───── 演習用資料

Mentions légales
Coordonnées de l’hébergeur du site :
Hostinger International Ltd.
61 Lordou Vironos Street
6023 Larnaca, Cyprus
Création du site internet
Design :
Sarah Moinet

──────────

#### 課題の指示
上の一覧の行を、一字一句変えずにすべて書き写してもらえますか？

#### 演習の出力
Mentions légales
Coordonnées de l’hébergeur du site :
Hostinger International Ltd.
61 Lordou Vironos Street
6023 Larnaca, Cyprus
Création du site internet
Design :
Sarah Moinet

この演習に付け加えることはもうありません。